Alternative theory of death location

Most research has assumed that Ötzi died roughly on the spot where he was found.[90] In 2010, it was proposed that Ötzi died at a much lower altitude and was buried higher in the mountains, as posited by archaeologist Alessandro Vanzetti of the Sapienza University of Rome and his colleagues.[90] According to their study of the items found near Ötzi and their locations, the iceman may have been placed above what has been interpreted as a stone burial mound, but his body subsequently moved with each thaw cycle that created a flowing watery mixture driven by gravity before being re-frozen.[91] While archaeobotanist Klaus Oeggl of the University of Innsbruck agrees that the natural process described probably caused the body to move from the ridge that includes the stone formation, he pointed out that the paper provided no compelling evidence to demonstrate that the scattered stones constituted a burial platform.[91] Moreover, biological anthropologist Albert Zink argues that the iceman's bones display no dislocations that would have resulted from a downhill slide and that the intact blood clots in his arrow wound would show damage if the body had been moved up the mountain.[91] In either case, the burial theory does not contradict the likelihood of a violent cause of death.

Legal dispute

The Ötzi memorial near Tisenjoch. Ötzi was found ca. 70 m NE of here, a place indicated with a red mark (not in this photo). The mountain in the background is the Fineilspitze.

Italian law entitled the Simons to a finders' fee from the South Tyrolean provincial government of 25% of the value of Ötzi. In 1994 the authorities offered a "symbolic" reward of lire 10 million (€5,200), which the Simons declined.[92] In 2003, the Simons filed a lawsuit which asked a court in Bolzano to recognize their role in Ötzi's discovery and declare them his "official discoverers". The court decided in the Simons' favor in November 2003, and at the end of December that year the Simons announced that they were seeking US$300,000 as their fee. The provincial government decided to appeal.[93]

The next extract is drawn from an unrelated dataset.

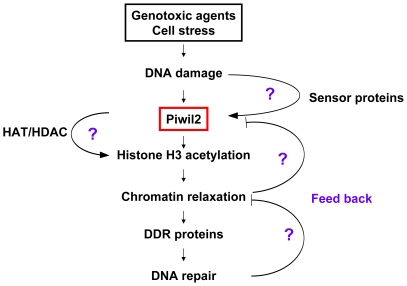
Schematic diagram of the role of Piwil2 for DNA repair.Once DNA damage is induced by genotoxic agents, silent PIWIL2 gene is activated, modulating chromatin relaxation through histone H3 acetylation to allow DNA damage signaling proteins and DNA repair proteins migrate to the sites of DNA damage. Thus, Piwil2 might control multiple down-stream pathways for DNA repair. It is possible that PIWIL2 could be activated by DNA damage sensor proteins to regulate histone H3 acetylation through effecting on HAT and/or HDAC. In addition, the proteins recruited to DNA damage sites might in turn suppress chromatin relaxation and Piwil2 expression after success of DNA repair (negative feedback). Overall, Piwil2 may mediate DNA repair through an axis of Piwil2 → histone acetylation → chromatin relaxation up-stream of DDR. DDR: DNA damage response; HAT: histone acetyltransferases; HDAC: histone deacetylase.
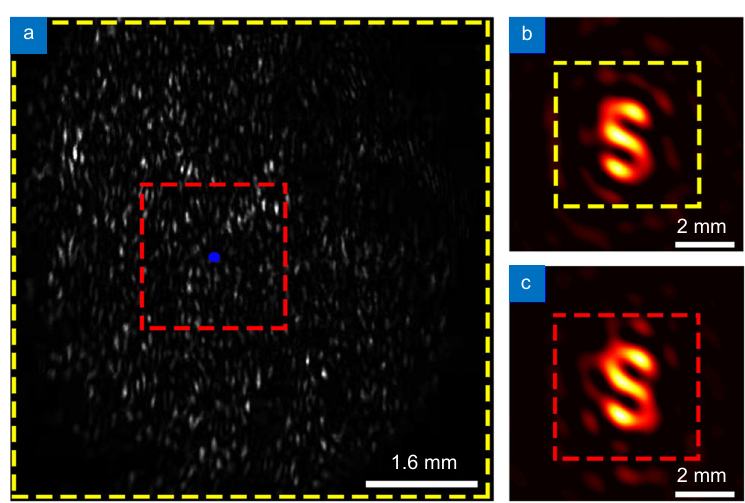
Fig. 8 | ( a ) A typical instantaneous intensity captured by the CCD. ( b ) Experimental results of the recovered image through the area surrounded by the yellow dashed square shown in subplot (a) covering 1440×1440 pixels. ( c ) The recovered image through the area surrounded by the red dashed square shown in subplot (a) covering 500×500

In addition, two people came forward, each with a claim of being part of the same mountaineering party that had come across Ötzi and of discovering the body first:

  • Magdalena Mohar Jarc, a retired Slovenian climber, who alleged that she discovered the corpse first after falling into a crevice, and, shortly after returning to a mountain hut, asked Helmut Simon to take photographs of Ötzi. She cited Reinhold Messner, who was also present in the mountain hut, as the witness to this.[94]
  • Sandra Nemeth, from Switzerland, who contended that she had found the corpse before Helmut and Erika Simon and spat on it to make sure that her DNA would be found there later. She asked for a DNA test on the remains, but experts believed that there was little chance of finding any trace.[95]

In 2005, the rival claims were heard by a Bolzano court. The legal case angered Mrs. Simon, who alleged that neither woman was present on the mountain that day.[95] In 2005, Mrs. Simon's lawyer said: "Mrs. Simon is very upset by all this and by the fact that these two new claimants have decided to appear 14 years after Ötzi was found."[95] In 2008, however, Jarc stated for a Slovene newspaper that she had written twice to the Bolzano court in regard to her claim but received no reply whatsoever.[94]

In 2004, Helmut Simon died. Two years later, in June 2006, an appeals court affirmed that the Simons had indeed discovered the Iceman and were therefore entitled to a finder's fee. It also ruled that the provincial government had to pay the Simons' legal costs. After this ruling, Mrs. Erika Simon reduced her claim to €150,000. The provincial government's response was that the expenses it had incurred to establish a museum and the costs of preserving the Iceman should be considered in determining the finder's fee. It insisted it would pay no more than €50,000. In September 2006, the authorities appealed the case to Italy's highest court, the

Court of Cassation.[93]

On 29 September 2008, it was announced that the provincial government and Mrs. Simon had reached a settlement of the dispute, under which she would receive €150,000 in recognition of Ötzi's discovery by her and her late husband and the tourist income that it attracts.[92][96]